## Required work
**1)** In the article on Pakistan's agricultural supply chain, what does Abrar Bajwa say should be built near farm gates?
**2)** Pick up the article on Pakistan's agricultural supply chain after its final sentence and keep writing it.
*** Reading text ***
The indigenous agri-engineering industry is entirely nonexistent, and both farmers nor the state can’t possibly afford the imported harvesting tools on a mass scale. The farmers’ storage practices are old and inefficient while the cold storages are expensive as well, in addition to being old and inefficient.

According to a report, there is a need to develop storage facilities for 16 MMTs of wheat, 4.4 MMTs of rice, 4 MMTs of maize, and 3 MMTs of potatoes. The Competition Commission of Pakistan had also urged the State Bank of Pakistan (SBP to ease the financing for storage facilities.

The transport of commodities from the farm gate to the markets is done on carriers that have never been food-grade certified in their lifespan. The improper harvesting, handling, and transporting damages the produce and lowers the shelf life. Lastly, there is no concept of value addition and processing of vegetables, cereals, and dairy products.

Tazah Technologies co-founder Abrar Bajwa while speaking to ProPakistani said that there is no silver lining in all of this as the whole supply chain needs fixing. Abrar, whose company is working on digitizing the Agri-Value Chain and connecting international buyers and sellers through another vertical, highlighted that transportation facilities need to be improved while mini cold storages should be built near farm gates to enhance the shelf life of the produce.

He also pointed out the dearth of processing and value addition to reducing perishability as there is a need to develop its market first to encourage the private sector. Tazah Technologies is also working on the Maize output market which is connected to a multitude of industries like poultry and livestock feed, beverages, and corn oil.

Inefficiency exists across the entire agriculture value chain, beginning from the seed sector, Muhammad Mustafa, co-founder of Easyfreh Technologies, said while talking to ProPakistani.

Easyfresh is a B2b startup linking farmers with retailers across the country and ultimately increasing efficiency by eliminating the stakes of the middleman. Mustafa argued that farmers are forced to buy poor quality seeds due to the lack of financial resources while the fertilizer and irrigation practices are also the least efficient.
*** End of Reading text ***
*** Information supplied ***
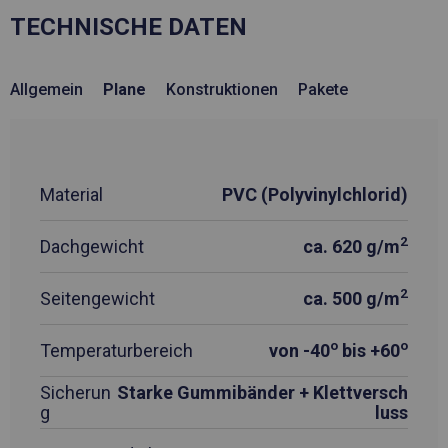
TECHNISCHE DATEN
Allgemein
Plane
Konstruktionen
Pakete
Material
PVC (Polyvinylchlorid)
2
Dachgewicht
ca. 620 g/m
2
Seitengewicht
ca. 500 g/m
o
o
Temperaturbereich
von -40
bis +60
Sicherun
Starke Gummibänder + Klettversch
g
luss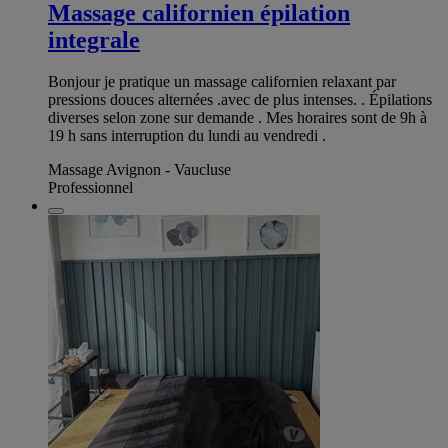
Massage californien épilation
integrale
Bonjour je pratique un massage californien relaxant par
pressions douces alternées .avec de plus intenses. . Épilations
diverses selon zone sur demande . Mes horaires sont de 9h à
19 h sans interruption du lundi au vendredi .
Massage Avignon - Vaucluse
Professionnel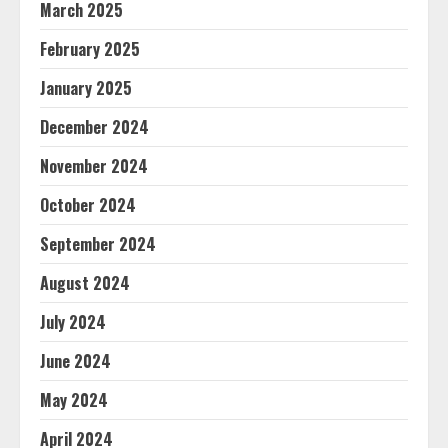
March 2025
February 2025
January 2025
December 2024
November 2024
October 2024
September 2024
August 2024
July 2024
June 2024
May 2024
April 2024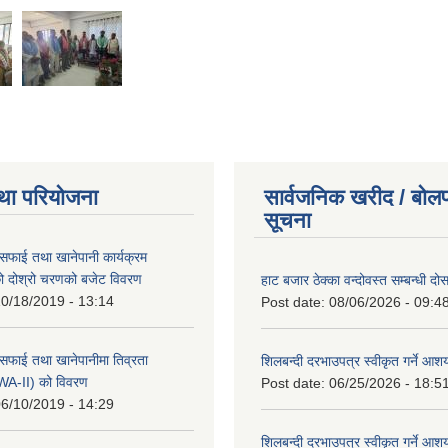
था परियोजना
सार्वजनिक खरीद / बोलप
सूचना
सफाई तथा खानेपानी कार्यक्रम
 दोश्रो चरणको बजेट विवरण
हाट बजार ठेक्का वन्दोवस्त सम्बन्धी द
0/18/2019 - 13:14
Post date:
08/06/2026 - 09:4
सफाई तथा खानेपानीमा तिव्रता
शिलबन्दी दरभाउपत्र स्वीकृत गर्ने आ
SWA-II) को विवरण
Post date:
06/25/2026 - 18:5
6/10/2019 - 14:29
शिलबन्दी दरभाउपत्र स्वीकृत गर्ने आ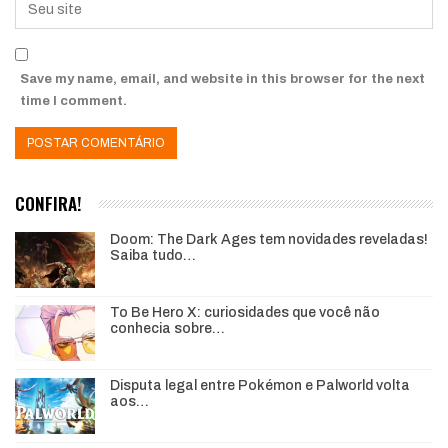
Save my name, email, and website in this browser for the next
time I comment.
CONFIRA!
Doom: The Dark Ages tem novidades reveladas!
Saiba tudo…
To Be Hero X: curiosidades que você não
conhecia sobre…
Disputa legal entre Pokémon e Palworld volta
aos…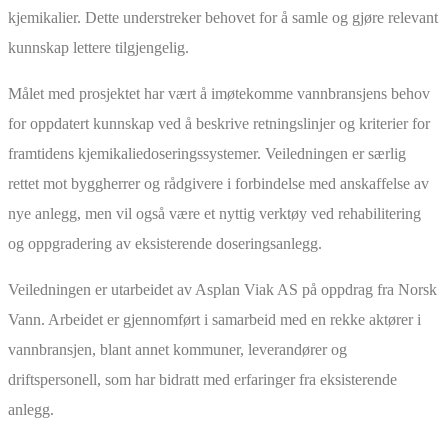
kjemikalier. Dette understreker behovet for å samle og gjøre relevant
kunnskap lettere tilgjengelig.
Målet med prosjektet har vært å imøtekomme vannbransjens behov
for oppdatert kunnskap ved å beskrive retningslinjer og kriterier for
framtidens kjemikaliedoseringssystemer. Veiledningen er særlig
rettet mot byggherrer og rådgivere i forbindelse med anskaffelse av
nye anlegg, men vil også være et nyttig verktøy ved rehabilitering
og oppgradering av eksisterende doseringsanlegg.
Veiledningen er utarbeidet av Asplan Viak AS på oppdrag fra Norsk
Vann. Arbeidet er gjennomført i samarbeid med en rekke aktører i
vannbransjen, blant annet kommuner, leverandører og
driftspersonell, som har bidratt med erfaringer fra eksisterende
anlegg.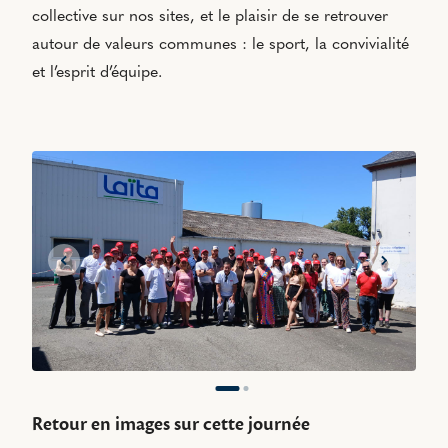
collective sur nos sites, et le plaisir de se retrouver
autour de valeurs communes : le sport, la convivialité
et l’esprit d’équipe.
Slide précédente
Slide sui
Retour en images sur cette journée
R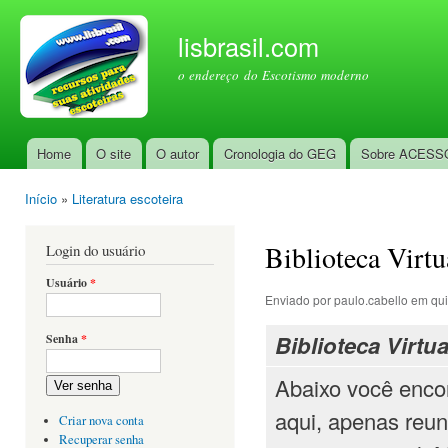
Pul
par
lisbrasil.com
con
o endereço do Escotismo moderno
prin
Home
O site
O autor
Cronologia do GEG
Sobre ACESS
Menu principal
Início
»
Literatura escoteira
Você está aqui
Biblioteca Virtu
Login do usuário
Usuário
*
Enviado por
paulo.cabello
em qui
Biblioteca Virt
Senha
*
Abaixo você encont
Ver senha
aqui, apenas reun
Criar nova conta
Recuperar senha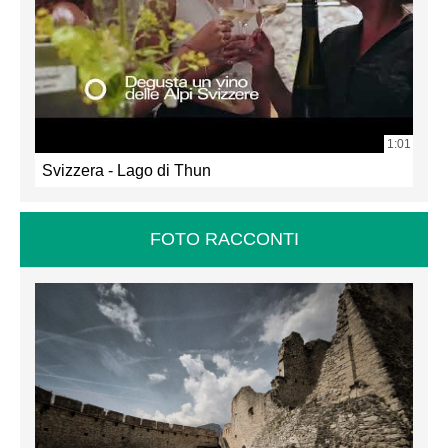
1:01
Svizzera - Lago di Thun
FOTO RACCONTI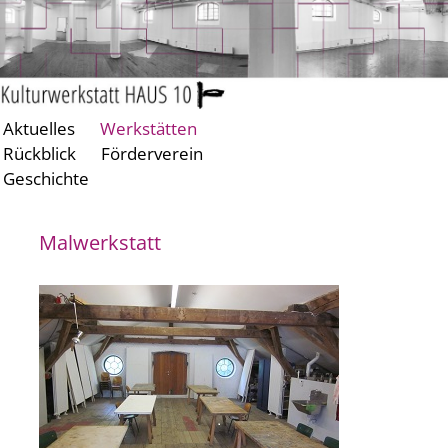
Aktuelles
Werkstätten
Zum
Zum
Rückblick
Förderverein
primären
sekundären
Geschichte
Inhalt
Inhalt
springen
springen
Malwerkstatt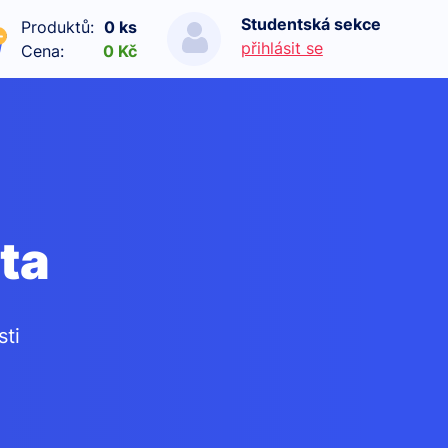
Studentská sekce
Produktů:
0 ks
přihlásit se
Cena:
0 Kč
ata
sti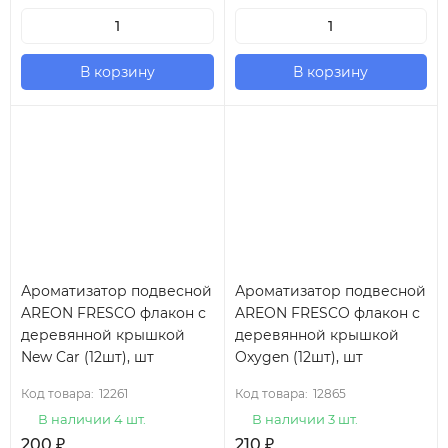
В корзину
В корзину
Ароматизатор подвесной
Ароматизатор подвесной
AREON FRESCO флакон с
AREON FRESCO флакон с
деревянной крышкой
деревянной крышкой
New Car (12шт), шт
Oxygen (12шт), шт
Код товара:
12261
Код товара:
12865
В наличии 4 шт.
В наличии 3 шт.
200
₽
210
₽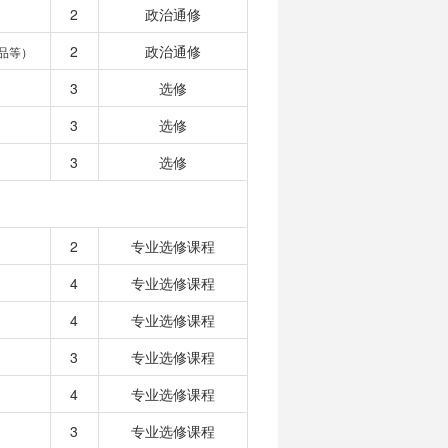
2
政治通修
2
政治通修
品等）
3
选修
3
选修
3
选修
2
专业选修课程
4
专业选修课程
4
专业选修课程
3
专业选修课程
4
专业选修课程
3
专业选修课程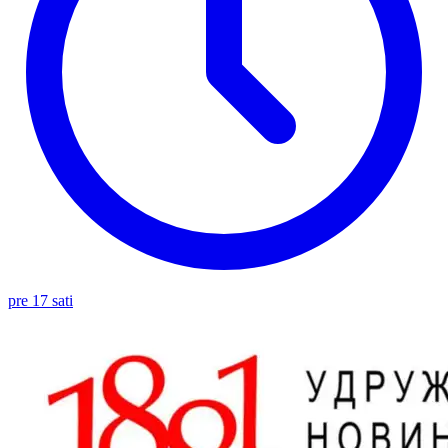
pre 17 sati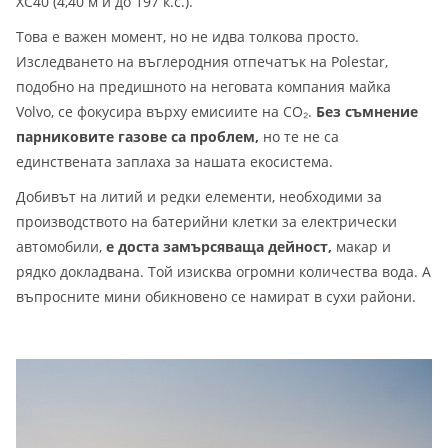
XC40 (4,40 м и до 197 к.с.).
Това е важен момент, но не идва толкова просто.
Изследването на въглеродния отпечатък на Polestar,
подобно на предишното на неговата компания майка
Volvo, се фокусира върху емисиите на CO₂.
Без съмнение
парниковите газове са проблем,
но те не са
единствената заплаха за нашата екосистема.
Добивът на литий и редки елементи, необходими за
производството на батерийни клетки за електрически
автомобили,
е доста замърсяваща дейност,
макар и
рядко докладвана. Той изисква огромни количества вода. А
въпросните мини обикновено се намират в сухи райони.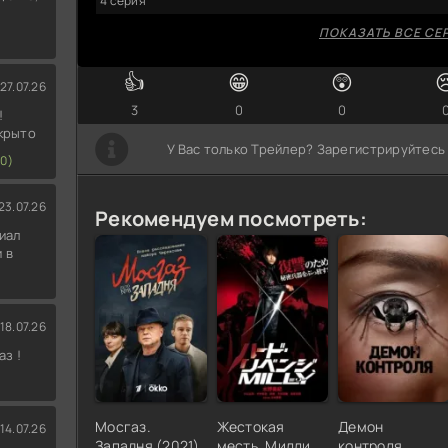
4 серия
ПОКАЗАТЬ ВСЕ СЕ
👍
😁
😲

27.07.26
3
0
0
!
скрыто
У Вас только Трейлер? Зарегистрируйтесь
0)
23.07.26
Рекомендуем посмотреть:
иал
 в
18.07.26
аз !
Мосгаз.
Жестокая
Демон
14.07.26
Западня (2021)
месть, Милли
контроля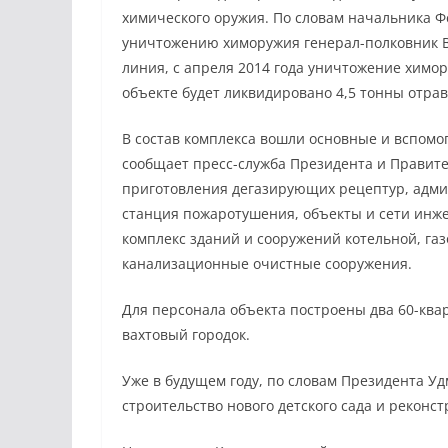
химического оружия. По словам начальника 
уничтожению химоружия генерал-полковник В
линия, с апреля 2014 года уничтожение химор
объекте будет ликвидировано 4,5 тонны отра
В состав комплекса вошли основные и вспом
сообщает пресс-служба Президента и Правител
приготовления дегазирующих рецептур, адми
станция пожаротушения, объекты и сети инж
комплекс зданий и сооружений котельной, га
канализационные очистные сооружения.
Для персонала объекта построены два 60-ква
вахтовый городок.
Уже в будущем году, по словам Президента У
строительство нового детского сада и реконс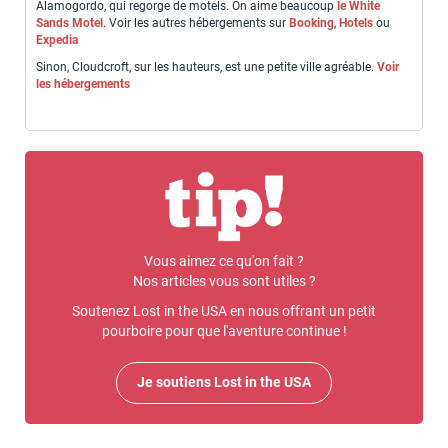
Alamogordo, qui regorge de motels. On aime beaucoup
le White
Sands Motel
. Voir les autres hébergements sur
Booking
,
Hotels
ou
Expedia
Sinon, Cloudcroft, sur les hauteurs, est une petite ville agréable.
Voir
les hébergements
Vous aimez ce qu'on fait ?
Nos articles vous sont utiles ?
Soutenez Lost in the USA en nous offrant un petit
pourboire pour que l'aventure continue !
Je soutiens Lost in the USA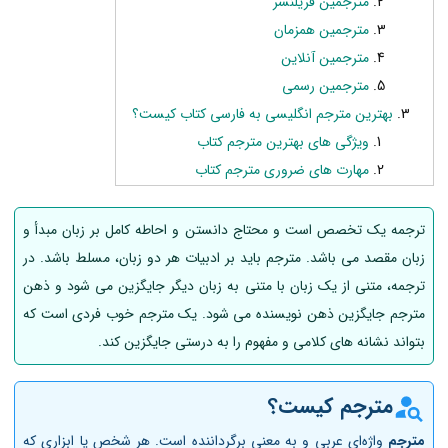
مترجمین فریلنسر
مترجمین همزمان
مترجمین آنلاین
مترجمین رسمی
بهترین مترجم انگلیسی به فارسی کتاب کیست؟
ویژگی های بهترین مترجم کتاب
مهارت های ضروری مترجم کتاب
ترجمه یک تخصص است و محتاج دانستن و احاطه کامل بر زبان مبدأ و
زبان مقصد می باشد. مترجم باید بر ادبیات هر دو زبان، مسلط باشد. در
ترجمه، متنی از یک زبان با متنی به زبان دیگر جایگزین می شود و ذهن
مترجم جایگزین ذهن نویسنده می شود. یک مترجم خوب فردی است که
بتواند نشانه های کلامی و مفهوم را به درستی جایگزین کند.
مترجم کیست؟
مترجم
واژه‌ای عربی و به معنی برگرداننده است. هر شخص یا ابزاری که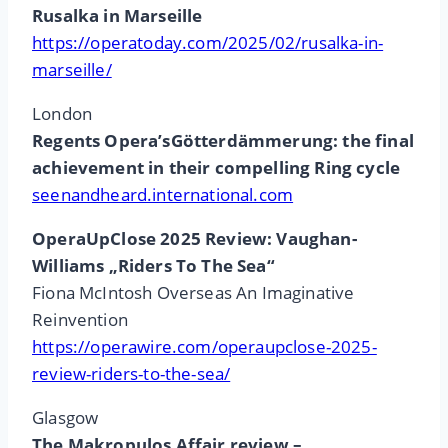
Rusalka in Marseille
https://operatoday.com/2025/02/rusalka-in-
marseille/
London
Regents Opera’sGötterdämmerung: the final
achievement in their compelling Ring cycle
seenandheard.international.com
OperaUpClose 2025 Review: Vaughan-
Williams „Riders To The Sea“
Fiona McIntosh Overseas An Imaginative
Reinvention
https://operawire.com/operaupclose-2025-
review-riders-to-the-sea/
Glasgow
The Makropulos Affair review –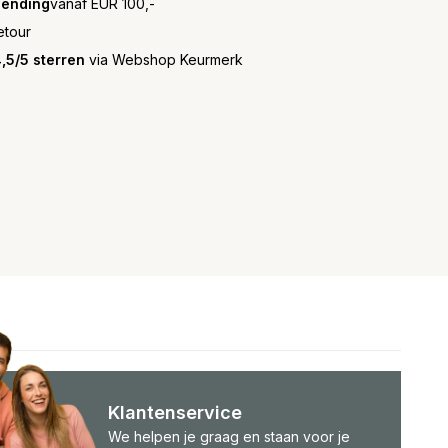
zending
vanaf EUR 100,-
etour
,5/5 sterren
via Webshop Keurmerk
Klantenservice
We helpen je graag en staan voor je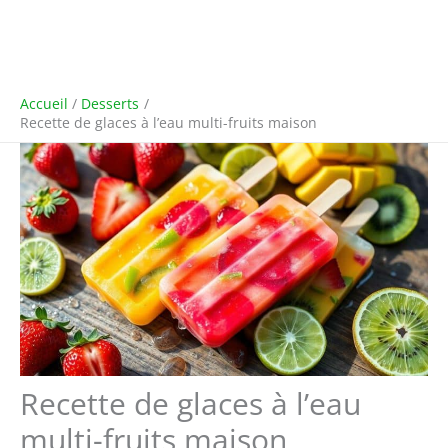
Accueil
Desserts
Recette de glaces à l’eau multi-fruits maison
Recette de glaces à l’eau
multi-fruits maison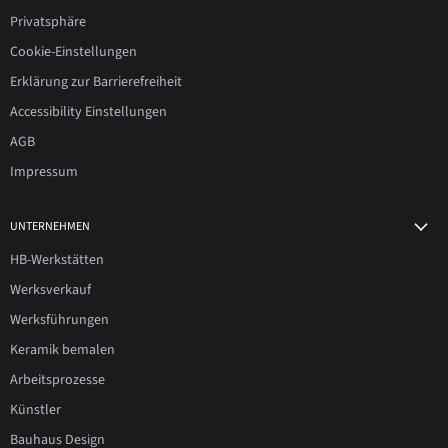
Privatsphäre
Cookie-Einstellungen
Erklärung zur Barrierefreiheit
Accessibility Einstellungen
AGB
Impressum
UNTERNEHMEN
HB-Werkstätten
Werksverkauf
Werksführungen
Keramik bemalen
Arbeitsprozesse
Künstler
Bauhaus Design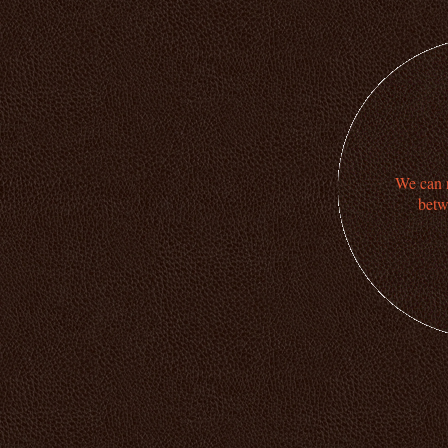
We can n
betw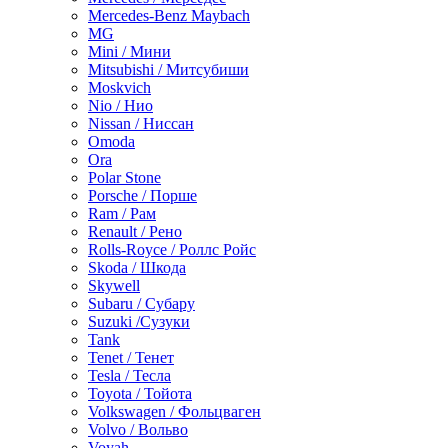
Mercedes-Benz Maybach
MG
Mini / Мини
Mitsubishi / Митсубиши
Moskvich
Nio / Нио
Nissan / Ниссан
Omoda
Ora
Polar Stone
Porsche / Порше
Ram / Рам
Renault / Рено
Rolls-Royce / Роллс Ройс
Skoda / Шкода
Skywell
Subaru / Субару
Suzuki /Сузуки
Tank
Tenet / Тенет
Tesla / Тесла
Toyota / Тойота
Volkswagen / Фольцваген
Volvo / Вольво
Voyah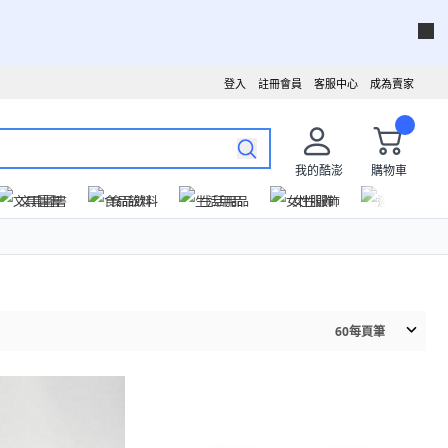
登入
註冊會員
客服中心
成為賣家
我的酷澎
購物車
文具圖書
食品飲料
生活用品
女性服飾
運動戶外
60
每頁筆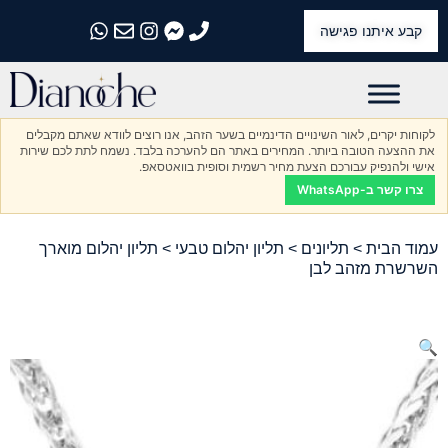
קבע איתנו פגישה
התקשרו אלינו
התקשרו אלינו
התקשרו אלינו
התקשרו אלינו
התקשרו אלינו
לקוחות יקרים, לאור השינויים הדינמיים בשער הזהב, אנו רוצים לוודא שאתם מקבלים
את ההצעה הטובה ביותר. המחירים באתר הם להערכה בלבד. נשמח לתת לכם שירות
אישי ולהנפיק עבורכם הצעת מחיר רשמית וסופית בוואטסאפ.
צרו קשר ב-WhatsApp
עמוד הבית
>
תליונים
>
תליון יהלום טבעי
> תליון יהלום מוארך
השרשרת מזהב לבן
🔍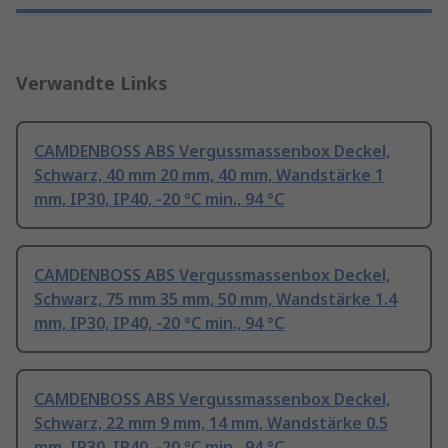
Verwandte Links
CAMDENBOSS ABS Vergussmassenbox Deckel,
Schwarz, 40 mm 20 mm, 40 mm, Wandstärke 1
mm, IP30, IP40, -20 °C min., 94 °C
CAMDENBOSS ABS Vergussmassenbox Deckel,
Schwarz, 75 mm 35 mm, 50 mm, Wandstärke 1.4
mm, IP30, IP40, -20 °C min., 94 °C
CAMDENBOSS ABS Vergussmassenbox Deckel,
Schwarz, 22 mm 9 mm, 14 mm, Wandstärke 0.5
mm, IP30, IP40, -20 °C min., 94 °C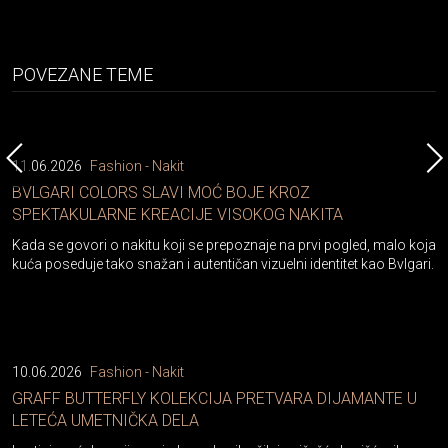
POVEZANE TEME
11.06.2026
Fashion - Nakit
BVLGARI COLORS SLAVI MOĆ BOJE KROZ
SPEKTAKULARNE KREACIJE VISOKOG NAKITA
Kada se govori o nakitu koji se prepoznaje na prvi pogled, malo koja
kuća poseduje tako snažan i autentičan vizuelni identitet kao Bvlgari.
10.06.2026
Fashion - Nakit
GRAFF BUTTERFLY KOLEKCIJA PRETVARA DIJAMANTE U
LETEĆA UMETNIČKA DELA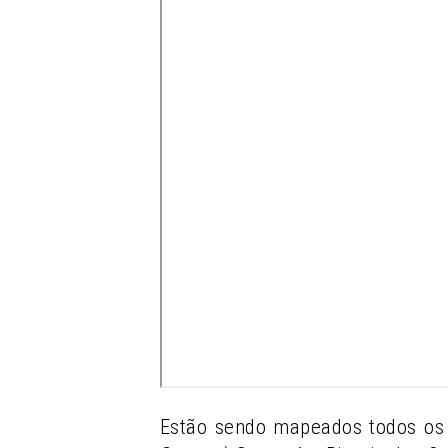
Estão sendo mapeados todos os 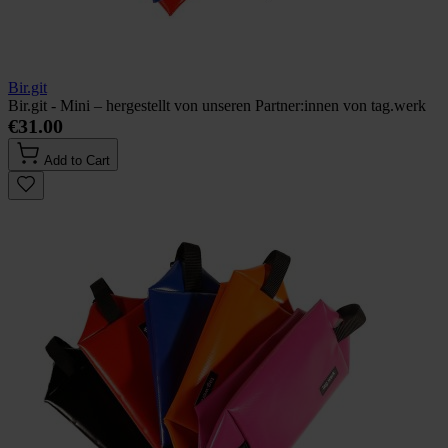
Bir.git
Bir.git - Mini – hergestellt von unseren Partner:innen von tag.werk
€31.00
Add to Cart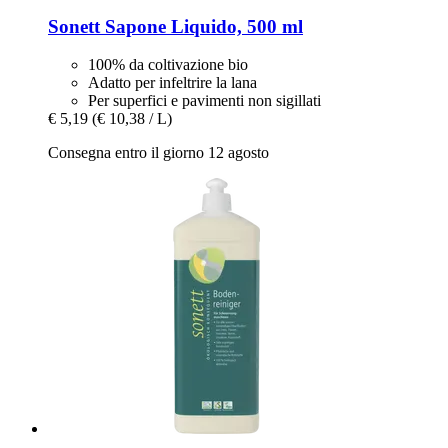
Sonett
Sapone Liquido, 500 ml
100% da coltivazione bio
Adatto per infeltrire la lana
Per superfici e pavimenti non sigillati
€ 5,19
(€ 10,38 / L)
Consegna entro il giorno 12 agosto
*** End of Information supplied ***
## Answers by item number
**1)** Mini cold storages, to enhance the shelf life of the produce.

**2)**
Talking about processing and value addition, he highlighted the lack of domestic demand for processed food (jams, jellies, canned food, etc.) as the primal cause of lower investor interest in the sector. He also pointed out the higher domestic production costs which render locally processed food costlier than even imported items.

The production technologies of all cereal and crops need to be optimized to raise quality and increase the shelf life. The development in the research institutes needs to be done as per export markets and consumer choices instead of focusing on yield enhancement alone.

The food processing industry is not developing at the desired pace as it’s a risky business with a hard-to-capture market while the investors can see tons of other problems to solve and better investment opportunities to capture. SBP needs to lay out the financing for the startups through private banks to develop the food processing industry.

Government involvement is also necessary to protect the companies from market-wide observed adulteration in food commodities and take severe criminal actions against actors involved in playing with people’s health.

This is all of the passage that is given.